A second major concern is that recent estimates of effect sizes especially for far transfer to reasoning and fluid intelligence appear to be much smaller than reported in the earliest working-memory studies. Therefore, perhaps our study did not have sufficient power to detect a training-related change in fluid intelligence. This seems possible given the results of recent meta-analyses (Au et al., 2015; Karbach & Verhaeghen, 2014; Melby-Lervåg & Hulme, 2013) reporting small effect sizes for far transfer. Based on these estimates, our current study would only have had a power of .81 to detect a group difference in Ravens (r =. 8) using a small effect size (f = .10) and we would have needed a sample size of 176 participants to achieve power of .95. Karbach and Verhaeghen (2014) have proposed that samples sizes of over 300 participants were necessary to achieve 80 % power and concluded that most studies to date have been underpowered. If this is correct, then power is a problem not only for the current study, but for most research conducted on working-memory training and transfer and the conclusions drawn from them.
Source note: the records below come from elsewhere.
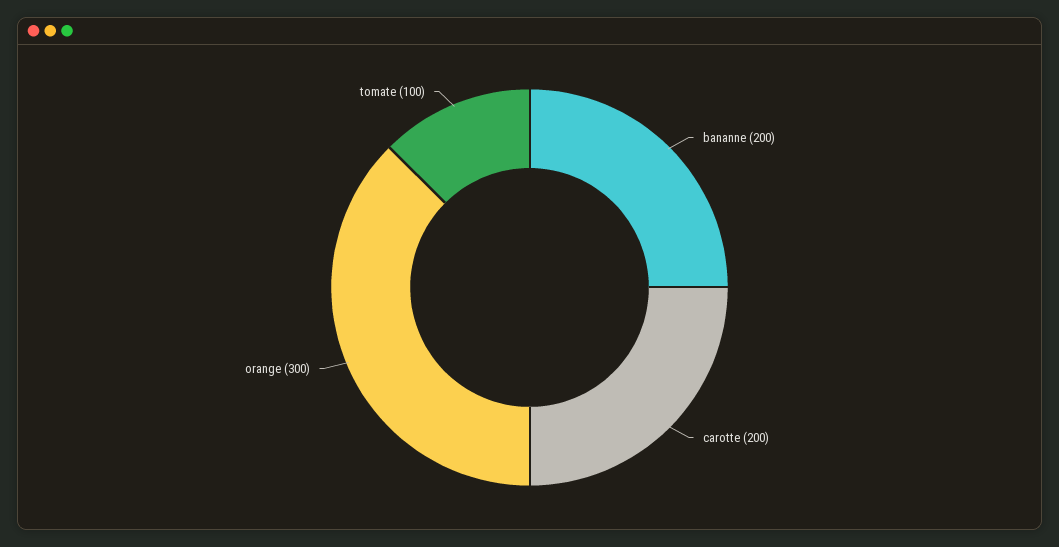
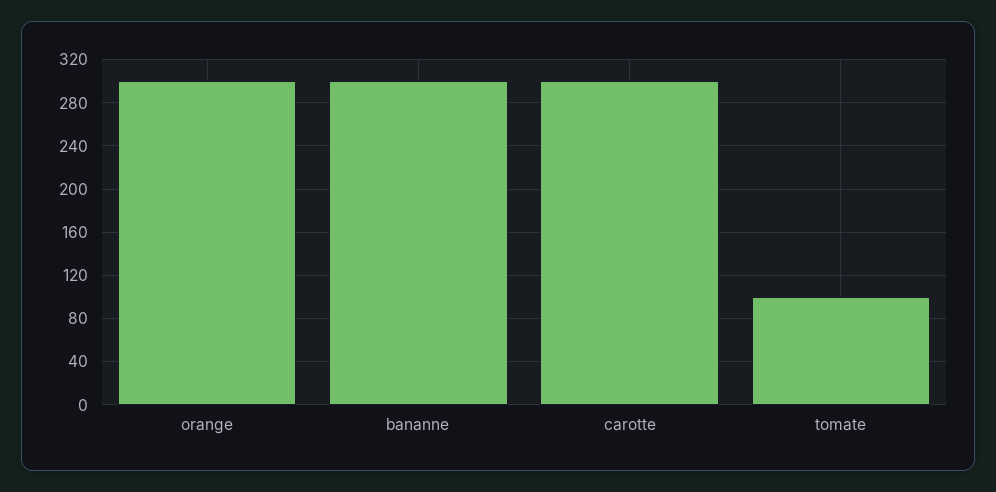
  {
-   "bananne": 200,
+   "bananne": 300,
-   "carotte": 200,
+   "carotte": 300,
    "orange": 300,
    "tomate": 100
  }

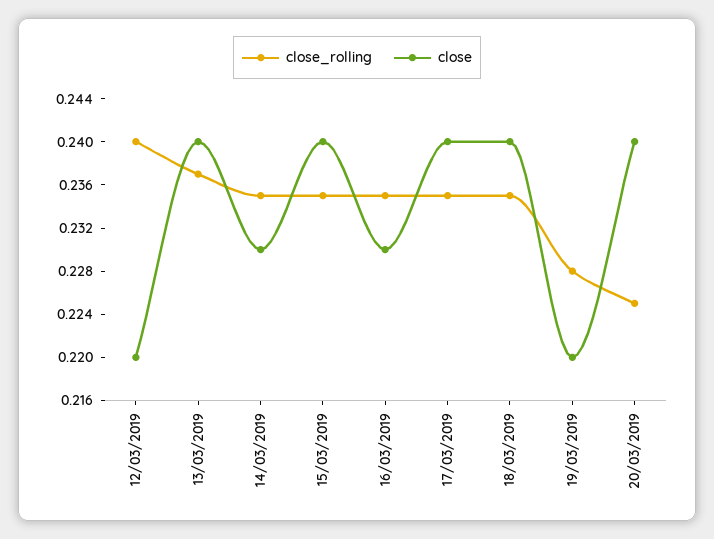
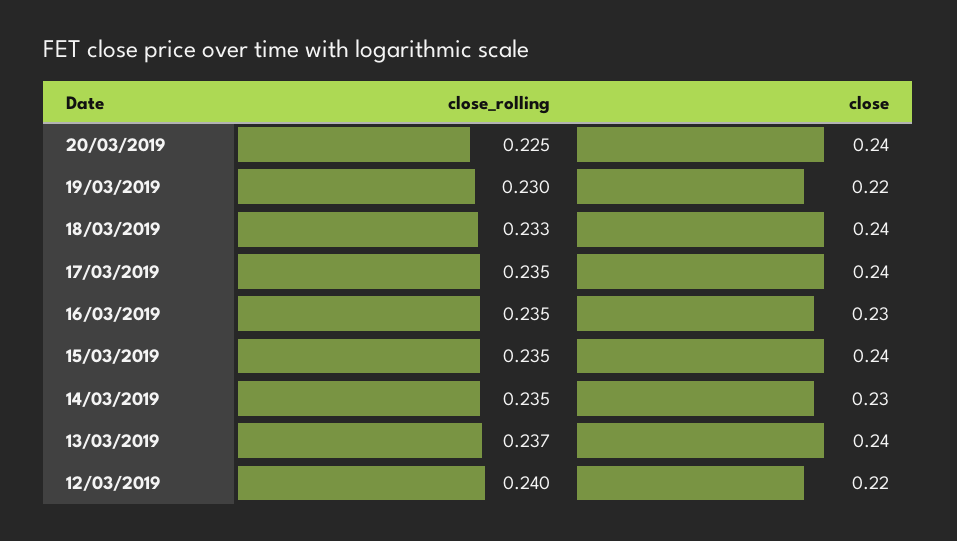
  {
    "close_rolling": {
      "12/03/2019": 0.24,
      "13/03/2019": 0.237,
      "14/03/2019": 0.235,
      "15/03/2019": 0.235,
      "16/03/2019": 0.235,
      "17/03/2019": 0.235,
-     "18/03/2019": 0.235,
+     "18/03/2019": 0.233,
-     "19/03/2019": 0.228,
+     "19/03/2019": 0.23,
      "20/03/2019": 0.225
    },
    "close": {
      "12/03/2019": 0.22,
      "13/03/2019": 0.24,
      "14/03/2019": 0.23,
      "15/03/2019": 0.24,
      "16/03/2019": 0.23,
      "17/03/2019": 0.24,
      "18/03/2019": 0.24,
      "19/03/2019": 0.22,
      "20/03/2019": 0.24
    }
  }

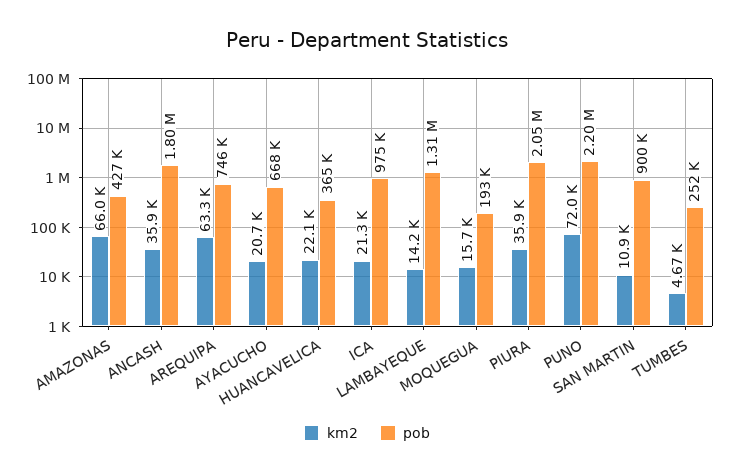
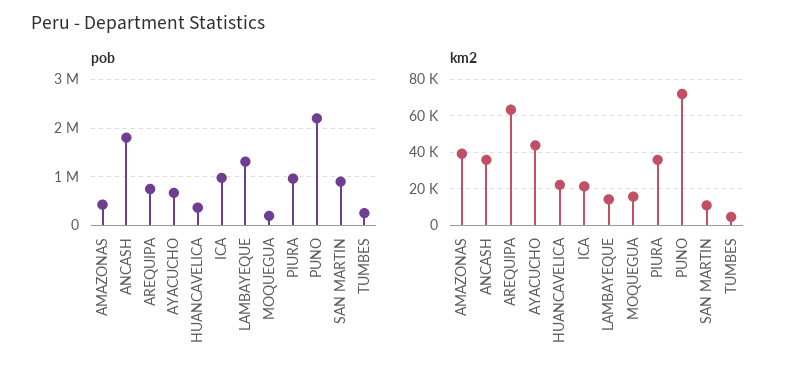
  {
    "km2": {
-     "AMAZONAS": 66000,
+     "AMAZONAS": 40000,
      "ANCASH": 35900,
      "AREQUIPA": 63300,
-     "AYACUCHO": 20700,
+     "AYACUCHO": 45000,
      "HUANCAVELICA": 22100,
      "ICA": 21300,
      "LAMBAYEQUE": 14200,
      "MOQUEGUA": 15700,
      "PIURA": 35900,
      "PUNO": 72000,
      "SAN MARTIN": 10900,
      "TUMBES": 4670
    },
    "pob": {
      "AMAZONAS": 427000,
      "ANCASH": 1800000,
      "AREQUIPA": 746000,
      "AYACUCHO": 668000,
      "HUANCAVELICA": 365000,
      "ICA": 975000,
      "LAMBAYEQUE": 1310000,
      "MOQUEGUA": 193000,
-     "PIURA": 2050000,
+     "PIURA": 1000000,
      "PUNO": 2200000,
      "SAN MARTIN": 900000,
      "TUMBES": 252000
    }
  }

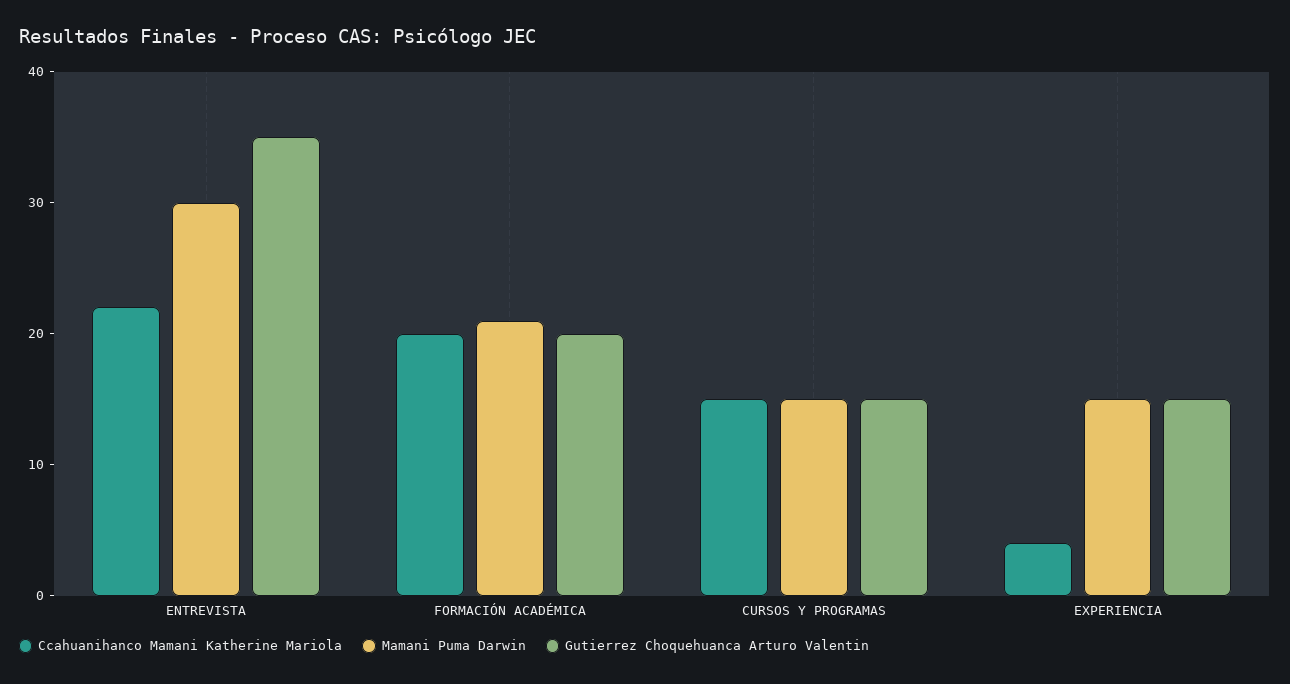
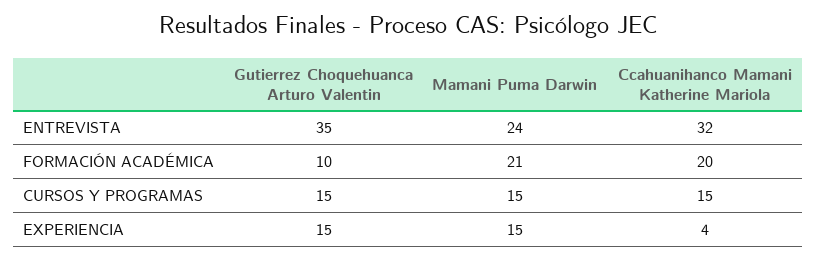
  {
    "Ccahuanihanco Mamani Katherine Mariola": {
-     "ENTREVISTA": 22,
+     "ENTREVISTA": 32,
      "FORMACIÓN ACADÉMICA": 20,
      "CURSOS Y PROGRAMAS": 15,
      "EXPERIENCIA": 4
    },
    "Mamani Puma Darwin": {
-     "ENTREVISTA": 30,
+     "ENTREVISTA": 24,
      "FORMACIÓN ACADÉMICA": 21,
      "CURSOS Y PROGRAMAS": 15,
      "EXPERIENCIA": 15
    },
    "Gutierrez Choquehuanca Arturo Valentin": {
      "ENTREVISTA": 35,
-     "FORMACIÓN ACADÉMICA": 20,
+     "FORMACIÓN ACADÉMICA": 10,
      "CURSOS Y PROGRAMAS": 15,
      "EXPERIENCIA": 15
    }
  }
Working-memory training and transfer remains a contentious area of research with some arguing that the evidence for far transfer is clear (Au et al., 2015; Jaeggi et al., 2014), while others remain skeptical (Haier, 2014; Redick, Melby-Lervåg, Hulme, & Grovak, 2014; Shipstead, Redick, & Engle, 2012). Certainly the results from our study and many others would suggest that the mechanisms underlying transfer are still not well understood. In our study, it would not appear that working-memory capacity was increased directly nor was the efficiency of working memory improved through the development and practice of different strategies. Instead our clearest evidence of transfer was from training on a spatial n-back, both adaptive and non-adaptive, to non-spatial n-back tasks. The use of Bayesian analyses was helpful in evaluating the extent to which our dataset favored the null hypothesis. In the cases of speed of processing and verbal working memory, the odds were greater than 10:1 in favor of the null model while more modest odds of approximately 3:1 in favor of the null were seen for visuo-spatial reasoning and working memory.

Conclusion

Our understanding of working-memory training continues to evolve at a rapid pace although key questions about the origins and breadth of transfer still remain. Given the large effect sizes reported in the earlier literature, we expected to observe far transfer in our study. However, it may be that such transfer is most easily found in certain subsets of the population and the effect size is much smaller than originally reported. Both merit serious consideration in future working-memory research and have important implications for the utility of working memory training in institutional settings such as schools (e.g., Rode, Robson, Purviance, Geary, & Mayr, 2014).